More RAF sixties nostalgia was performed in the portly shape of no less than two Pembrokes performing a unique flying double-act - even in its RAF heyday it would have been a rare sight to see two in the air together, let alone perform opposition passes! Radial Revelations' more familiar WV740/G-GNPH was joined by Air Atlantique's own lesser-seen XL954/G-BXES, both resplendent in RAF Transport Command colours.
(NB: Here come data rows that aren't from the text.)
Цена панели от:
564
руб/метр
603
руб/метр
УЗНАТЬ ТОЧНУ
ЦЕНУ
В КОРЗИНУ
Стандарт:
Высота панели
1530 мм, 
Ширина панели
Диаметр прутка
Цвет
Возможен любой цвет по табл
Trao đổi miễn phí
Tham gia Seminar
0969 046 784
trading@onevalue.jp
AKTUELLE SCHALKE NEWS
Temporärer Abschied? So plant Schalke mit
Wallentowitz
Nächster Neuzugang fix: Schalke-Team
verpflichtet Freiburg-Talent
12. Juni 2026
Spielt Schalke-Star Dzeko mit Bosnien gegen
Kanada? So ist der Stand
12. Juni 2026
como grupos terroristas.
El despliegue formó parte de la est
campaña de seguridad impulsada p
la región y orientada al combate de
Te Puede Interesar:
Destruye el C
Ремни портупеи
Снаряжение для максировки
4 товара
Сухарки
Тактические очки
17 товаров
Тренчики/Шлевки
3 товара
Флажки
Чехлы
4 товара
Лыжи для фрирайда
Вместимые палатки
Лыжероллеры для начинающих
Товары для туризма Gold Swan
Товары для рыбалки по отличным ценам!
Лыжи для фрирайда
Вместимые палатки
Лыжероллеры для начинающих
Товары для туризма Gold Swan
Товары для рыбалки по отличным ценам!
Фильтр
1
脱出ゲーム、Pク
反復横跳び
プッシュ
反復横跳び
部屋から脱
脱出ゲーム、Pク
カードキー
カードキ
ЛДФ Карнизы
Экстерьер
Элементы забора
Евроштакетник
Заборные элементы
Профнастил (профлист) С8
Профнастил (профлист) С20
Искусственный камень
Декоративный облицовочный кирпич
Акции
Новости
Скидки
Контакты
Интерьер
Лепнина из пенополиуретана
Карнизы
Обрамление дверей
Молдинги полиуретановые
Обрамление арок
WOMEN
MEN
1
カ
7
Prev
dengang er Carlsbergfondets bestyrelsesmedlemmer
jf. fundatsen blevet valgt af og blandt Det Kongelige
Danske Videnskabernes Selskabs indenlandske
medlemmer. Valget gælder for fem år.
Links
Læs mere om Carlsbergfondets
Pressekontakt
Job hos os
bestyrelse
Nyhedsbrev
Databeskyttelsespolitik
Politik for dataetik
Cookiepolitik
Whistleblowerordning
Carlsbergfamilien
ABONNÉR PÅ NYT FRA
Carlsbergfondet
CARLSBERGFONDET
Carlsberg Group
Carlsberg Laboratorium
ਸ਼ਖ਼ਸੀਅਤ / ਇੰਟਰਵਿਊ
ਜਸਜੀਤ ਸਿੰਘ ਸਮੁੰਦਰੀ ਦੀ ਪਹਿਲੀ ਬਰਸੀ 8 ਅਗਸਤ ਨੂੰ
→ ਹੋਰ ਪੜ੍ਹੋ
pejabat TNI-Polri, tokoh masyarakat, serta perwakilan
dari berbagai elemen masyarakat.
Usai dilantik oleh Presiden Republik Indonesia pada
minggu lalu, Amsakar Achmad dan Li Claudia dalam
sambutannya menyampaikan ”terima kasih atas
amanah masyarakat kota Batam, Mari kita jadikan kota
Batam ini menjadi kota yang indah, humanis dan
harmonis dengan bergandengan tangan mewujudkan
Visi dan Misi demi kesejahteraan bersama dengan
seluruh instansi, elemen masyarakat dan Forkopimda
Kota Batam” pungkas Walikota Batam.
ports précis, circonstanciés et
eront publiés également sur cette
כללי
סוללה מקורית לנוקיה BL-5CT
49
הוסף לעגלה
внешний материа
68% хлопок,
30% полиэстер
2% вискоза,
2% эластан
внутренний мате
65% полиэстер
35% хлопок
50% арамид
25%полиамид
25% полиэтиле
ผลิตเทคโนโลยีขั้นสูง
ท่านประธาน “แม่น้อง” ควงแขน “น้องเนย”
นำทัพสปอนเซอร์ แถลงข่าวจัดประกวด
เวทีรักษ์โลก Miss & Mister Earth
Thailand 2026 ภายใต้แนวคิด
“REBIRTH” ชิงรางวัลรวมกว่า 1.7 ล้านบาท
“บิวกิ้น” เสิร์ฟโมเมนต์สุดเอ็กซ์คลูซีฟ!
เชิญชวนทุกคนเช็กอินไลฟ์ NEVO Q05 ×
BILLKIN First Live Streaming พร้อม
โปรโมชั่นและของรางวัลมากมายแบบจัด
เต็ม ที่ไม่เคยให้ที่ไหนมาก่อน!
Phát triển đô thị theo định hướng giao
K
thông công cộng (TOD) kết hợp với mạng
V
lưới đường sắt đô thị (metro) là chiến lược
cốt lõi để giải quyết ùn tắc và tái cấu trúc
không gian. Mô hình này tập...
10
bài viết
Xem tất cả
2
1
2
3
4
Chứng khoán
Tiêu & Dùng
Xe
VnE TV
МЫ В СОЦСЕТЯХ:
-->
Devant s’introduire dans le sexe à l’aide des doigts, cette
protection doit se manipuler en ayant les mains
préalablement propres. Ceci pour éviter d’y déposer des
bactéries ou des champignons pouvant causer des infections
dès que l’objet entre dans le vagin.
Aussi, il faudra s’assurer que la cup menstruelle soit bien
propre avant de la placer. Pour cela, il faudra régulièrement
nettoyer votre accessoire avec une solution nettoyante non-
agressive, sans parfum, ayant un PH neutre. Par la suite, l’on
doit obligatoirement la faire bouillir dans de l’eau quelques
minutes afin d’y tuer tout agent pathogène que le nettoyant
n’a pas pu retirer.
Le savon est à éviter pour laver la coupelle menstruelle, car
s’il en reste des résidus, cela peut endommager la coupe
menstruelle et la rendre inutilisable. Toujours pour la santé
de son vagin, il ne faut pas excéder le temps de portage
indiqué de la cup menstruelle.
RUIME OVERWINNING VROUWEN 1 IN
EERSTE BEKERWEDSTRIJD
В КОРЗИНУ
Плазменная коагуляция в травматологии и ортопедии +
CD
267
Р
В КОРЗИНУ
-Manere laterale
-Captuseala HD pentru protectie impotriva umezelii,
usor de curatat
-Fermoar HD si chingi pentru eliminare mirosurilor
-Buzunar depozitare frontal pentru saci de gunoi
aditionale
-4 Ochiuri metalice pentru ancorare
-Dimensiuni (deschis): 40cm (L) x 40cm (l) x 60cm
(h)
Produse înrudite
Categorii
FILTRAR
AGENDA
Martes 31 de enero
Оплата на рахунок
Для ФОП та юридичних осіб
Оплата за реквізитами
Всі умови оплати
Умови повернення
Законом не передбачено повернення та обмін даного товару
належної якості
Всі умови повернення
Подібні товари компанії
Some historic French airframes were welcome visitors to Coventry, giving the British enthusiasts a rare glimpse of what the continental warbird scene can offer. Largest was Jacques Rambach's Nord Noratlas F-AZVM that performed a highly topical Khe-San approach to runway 23, which must have surprised many motorists on the A45 junction under the threshold, and on a smaller scale were two Morane Saulnier 733s (the French equivalent of the Harvard/Texan) who performed a pleasant two-ship routine with opposition manoeuvres and passes.
Never say never again?
An excellent event then, and well supported by the general public, although there was room for more. Parking was a breeze, straight in at 09:00 and straight out at 18:00, no delays whatsoever - always a crucial part of enjoying an airshow! One hopes that the tragedy isn't Coventry's enduring legacy, as there was much to enjoy and the organisation was generally excellent. One must pay tribute to all the pilots, especially those from Air Atlantique who, despite flying pleasure trips most of the morning, flew three or four aircraft each in the flying display. It cannot have been easy to finish the flying programme on Saturday - we salute them.
With planning issues rumbling on about airport expansion, maybe Mike and the team will be able to squeeze in one more show next year - they certainly deserve better luck than 2003 threw at them.
What was that all about?
One incident on Saturday that went largely un-noticed by the public was the strange antics of an intruder who crashed through the security fence in his car and proceeded to career around the hangar area before crashing and being apprehended by security personnel. Quite what he was trying to protest about isn't known at present but one can only assume he had nothing better to do that afternoon!